*Text segment*.
To achieve this goal in an environmentally benign and sustainable manner will have additional beneficial impacts. It would reduce or eliminate the burning of straw stubble in rain-fed dry harvested production systems and the decomposition of organic sediments to fugitive methane emissions in irrigated bunded field production systems, both of which have serious environmental consequences on a regional and global scale. Recent reports indicate that rice straw burning contributes significantly to air pollutant levels in the region, while the IPCC has estimated methane from rice paddies could account for 5-20% of total anthropogenic emissions.

Worldwide over 150 million hectares of land are used for rice production, giving 700 million tonnes of product and an estimated waste straw yield of between 560-840 million tonnes per year. The methane potential of this material could be between 200-350 m3 per dry tonne which at the lower end estimate is equivalent to 96 million Tonnes Oil Equivalent, or around 2.5% of current production capacity. The impact is particularly significant as this resource is available to energy-poor communities and offers empowerment through provision of decentralised supplies.

*Dataset extract*.

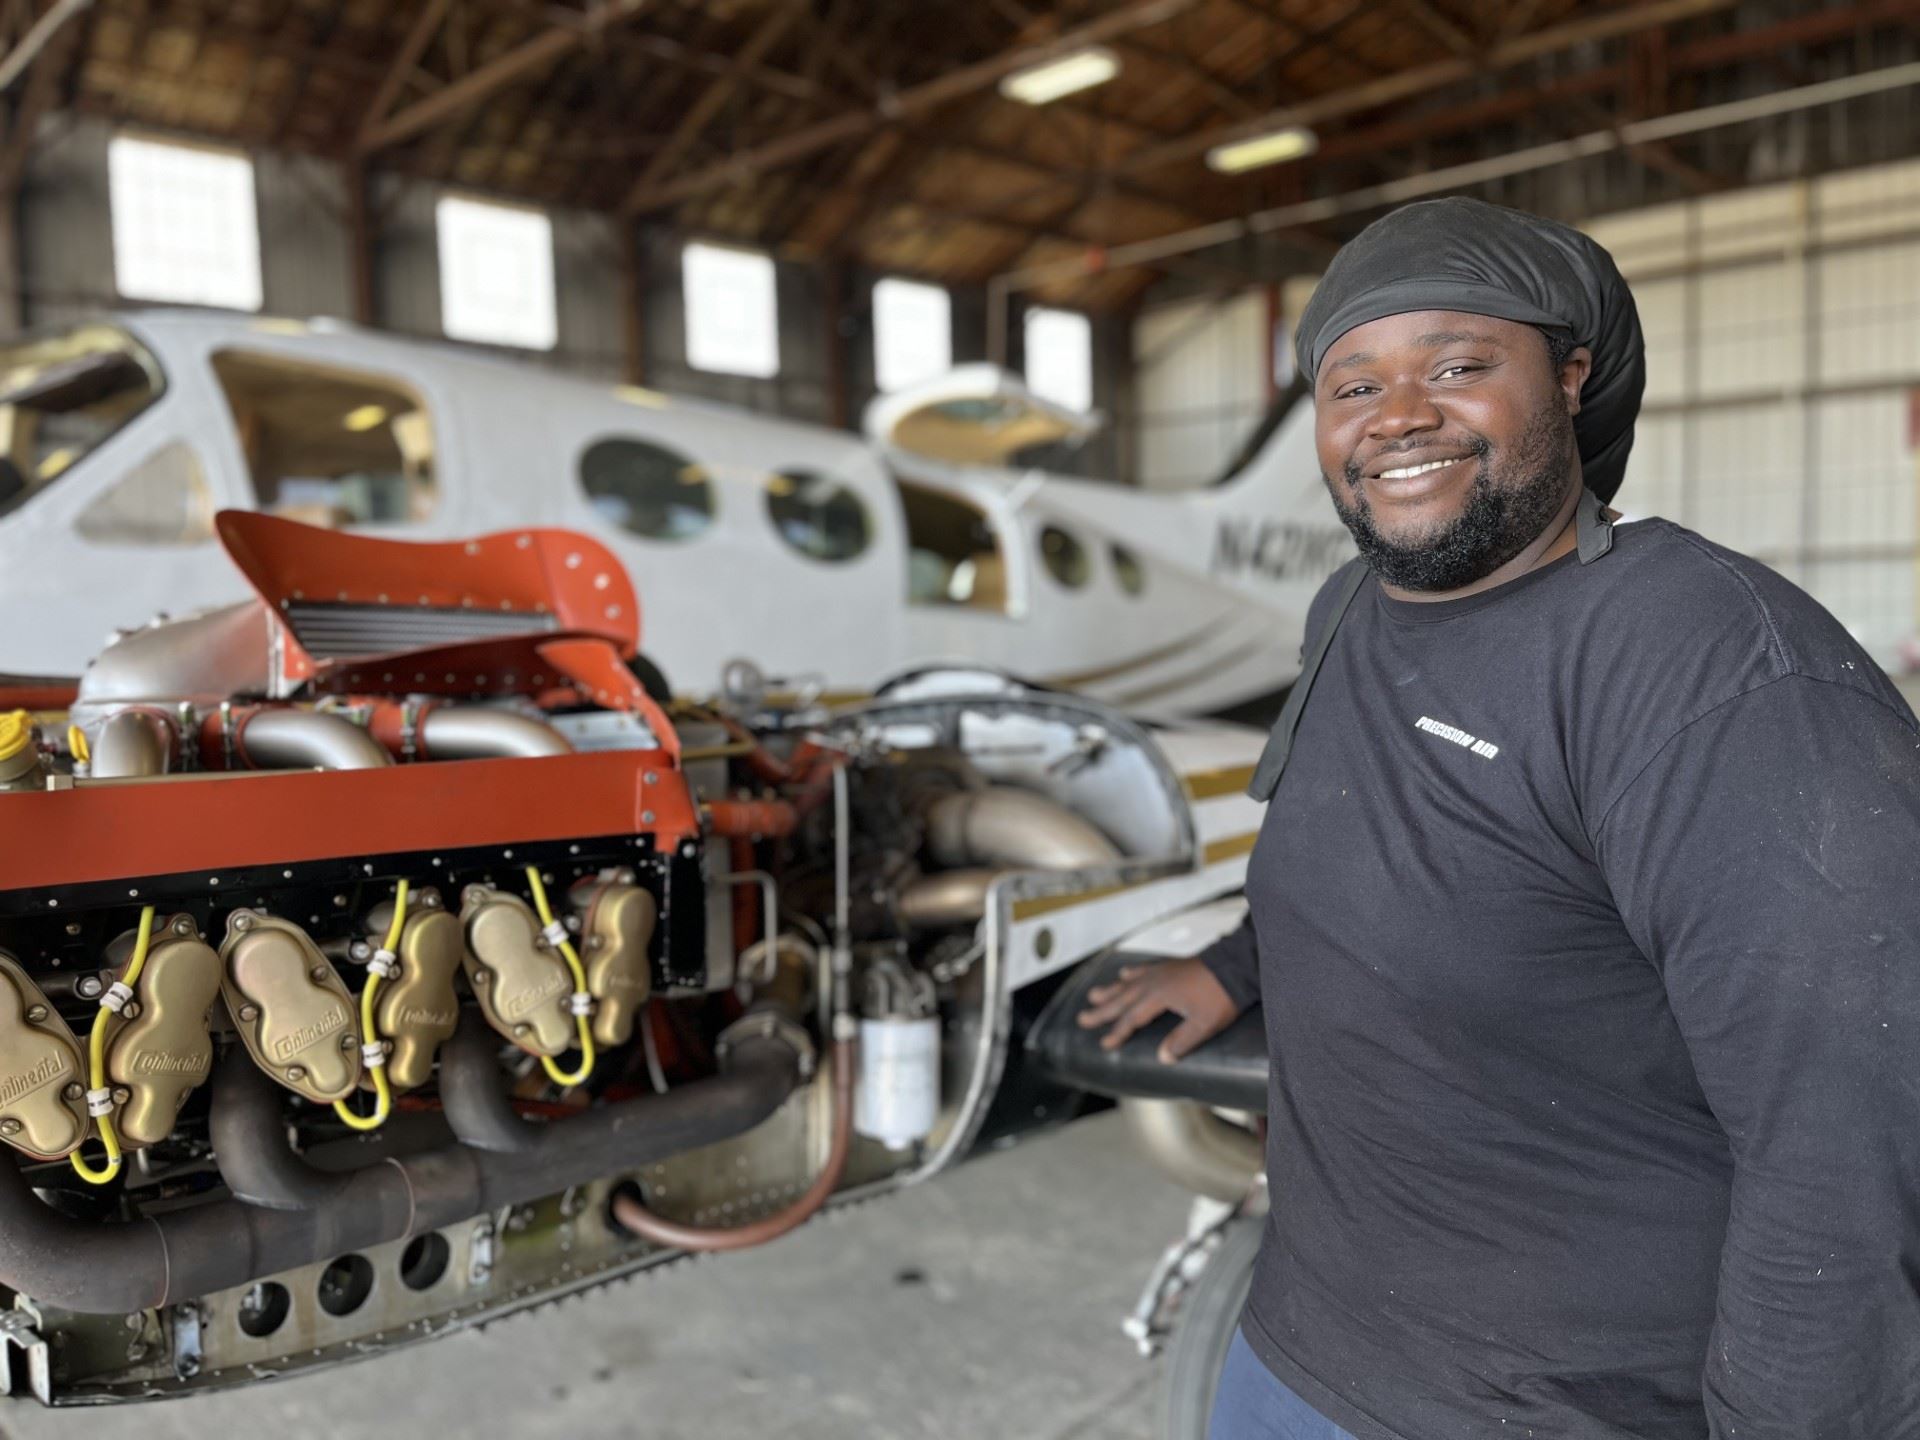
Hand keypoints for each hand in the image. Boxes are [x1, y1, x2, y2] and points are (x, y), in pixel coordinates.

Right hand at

*Work task 1*. Please rewrite the rice straw passage starting at "To achieve this" and ending at "total anthropogenic emissions.", swapping in "combustion" wherever "burning" occurs.
*Work task 2*. Extend the rice straw passage beyond its final sentence.

*Answer box 1*.
To achieve this goal in an environmentally benign and sustainable manner will have additional beneficial impacts. It would reduce or eliminate the combustion of straw stubble in rain-fed dry harvested production systems and the decomposition of organic sediments to fugitive methane emissions in irrigated bunded field production systems, both of which have serious environmental consequences on a regional and global scale. Recent reports indicate that rice straw combustion contributes significantly to air pollutant levels in the region, while the IPCC has estimated methane from rice paddies could account for 5-20% of total anthropogenic emissions.

*Answer box 2*.
A further major local impact will be the potential for health improvements in communities which lack access to clean fuels for cooking. Where wood and straws are burnt as cooking fuel the smoke produced is one of the biggest factors in reducing life expectancy and quality of life. A number of projects in developing countries have shown that biogas can be cleaned and bottled using relatively unsophisticated equipment and substituted for wood as a cooking fuel. This also has the environmental benefit of reducing one of the main drivers of deforestation.

A key element in the proposed work is to develop local solutions that can provide energy at a community level, using advanced, but appropriate, technology that can be prefabricated from proven designs. This may have further impacts in creating a global market for the technology providers, as rice is produced in over 81 countries.

The expected impacts thus address all three aspects of the energy trilemma by reducing emissions, improving security of supply and reducing costs through providing an affordable technology, while specifically addressing the needs of developing countries.